Dicha normativa desarrollada por la “Resolución de 29 de diciembre de 2010 del ICAC (BOE del 31 de diciembre) entra en vigor para los ejercicios que comienzan a partir del año ese mismo año y revisa el contenido informativo a incluir en las Cuentas Anuales.

No pretendemos entrar en valorar si esta nueva normativa es suficiente, efectiva o todo lo contrario para frenar la morosidad (por todos es sabido que, desde este espacio, solemos aplaudimos cualquier iniciativa orientada a frenar el fraude y la morosidad). Sí queremos destacar, que esta normativa supondrá un trabajo administrativo adicional para un importante número de compañías, en un momento en el que pocas de ellas cuentan con recursos ociosos para dedicarlos a este tipo de tareas.

El problema reside en que la Resolución del ICAC obliga a declarar, de manera separada, los importes de pagos en el plazo legal, los excedidos en plazo (resto) y los pagos pendientes al finalizar el ejercicio, que en esa fecha sobrepasen el plazo máximo legal. Cuando las cuentas anuales se presentan en modelo “normal” (con excepción a su presentación en formato abreviado o Pyme) también hay que reseñar la ratio Período Medio Ponderado de Pagos excedidos (PMPE) en días.

Esta forma de presentación no permite el uso de algoritmos de cálculo globales por las compañías, lo que obliga a recurrir al estudio individual de cada pago realizado y de cada pago pendiente, con el esfuerzo y el peligro de error inherente a cualquier proceso manual de estas características.

La informática sale “al quite”

Para salvar este ‘inconveniente’ y facilitar la provisión de la información requerida, en plazo y forma, los modernos sistemas de gestión están introduciendo una serie de automatismos, basados en dos formas de obtener el cuadro “plazos de pago” que debe figurar en la Memoria. Ambos métodos tienen sus ventajas y sus limitaciones, y cada compañía necesita elegir y aplicar aquel que se ajuste mejor a su manera de registrar los pagos.

En primer lugar, está el Método de Previsiones de Pago.
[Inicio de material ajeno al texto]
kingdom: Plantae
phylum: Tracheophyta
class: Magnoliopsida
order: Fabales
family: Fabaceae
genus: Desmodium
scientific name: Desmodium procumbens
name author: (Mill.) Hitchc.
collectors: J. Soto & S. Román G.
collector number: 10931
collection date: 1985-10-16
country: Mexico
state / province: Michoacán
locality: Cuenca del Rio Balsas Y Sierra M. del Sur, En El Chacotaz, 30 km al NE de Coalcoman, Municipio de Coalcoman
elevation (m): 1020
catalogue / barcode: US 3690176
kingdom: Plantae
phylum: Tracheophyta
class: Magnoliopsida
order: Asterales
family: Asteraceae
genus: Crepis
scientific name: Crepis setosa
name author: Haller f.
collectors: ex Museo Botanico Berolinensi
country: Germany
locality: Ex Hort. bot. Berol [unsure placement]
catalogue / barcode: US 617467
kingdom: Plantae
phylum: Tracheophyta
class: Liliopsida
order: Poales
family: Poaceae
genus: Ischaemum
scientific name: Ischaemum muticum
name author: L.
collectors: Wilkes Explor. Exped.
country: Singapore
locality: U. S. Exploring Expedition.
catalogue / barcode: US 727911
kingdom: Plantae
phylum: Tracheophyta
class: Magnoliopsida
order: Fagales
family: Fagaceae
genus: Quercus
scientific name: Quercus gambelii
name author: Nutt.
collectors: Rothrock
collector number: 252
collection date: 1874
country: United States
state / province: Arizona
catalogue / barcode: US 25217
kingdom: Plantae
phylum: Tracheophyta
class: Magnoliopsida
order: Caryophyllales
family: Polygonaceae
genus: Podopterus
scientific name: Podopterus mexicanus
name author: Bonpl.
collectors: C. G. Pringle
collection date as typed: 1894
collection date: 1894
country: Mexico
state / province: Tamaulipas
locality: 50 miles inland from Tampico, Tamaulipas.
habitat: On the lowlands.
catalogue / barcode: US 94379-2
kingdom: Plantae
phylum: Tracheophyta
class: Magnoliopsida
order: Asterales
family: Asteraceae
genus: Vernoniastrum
La función opera con la información en el fichero de Previsiones de pago, considerando la Fecha de factura como la Fecha de entrega y la Fecha de Vencimiento como la de Pago. Se trata de un procedimiento en el que los plazos de pago están perfectamente definidos. La definición de fechas y situaciones es muy clara y el proceso de obtención de la información es muy rápido.

Dicho método, sin embargo, tiene un ‘pero’: en la práctica de las empresas no es habitual pasar a previsiones de pagos aquellos pagos que son inmediatos y los que son fruto de una acción de pago pasiva. Esta cuestión, sin embargo, no representa una dificultad real, dado que los pagos no traspasados suelen ser de pago inmediato, por lo que podrían considerarse todos en plazo.

Por otro lado, está el Método Contable, basado en el estudio de la información de compras y pagos, contenida en los extractos contables de los acreedores comerciales, considerando los movimientos acreedores como operaciones de compra, y los movimientos al debe como pagos. Según este método, las fechas de asiento se valoran como fechas de entrega y pago, respectivamente.

Se trata de un método cuya aplicación consume más tiempo, pero que también ofrece ventajas adicionales, por ejemplo, que las funciones de punteo automático por concepto y por importe respetan las reglas que requiere este algoritmo y que todos los pagos se registran en la contabilidad. Para poder aplicar este método, eso sí, es imperativo haber punteado con el mismo código la factura con sus pagos, o cada pago con sus facturas.

Cualquier empresa que utilice un sistema de gestión contable adaptado a esta nueva normativa, obtendrá fácil y automáticamente el cuadro con la información a incluir en la Memoria de Cuentas Anuales. Dichos programas, hoy en día, también facilitan la obtención de la información desglosada por proveedor, en un listado o en hoja de cálculo, para facilitar aún más las comprobaciones posteriores o las tareas de documentación.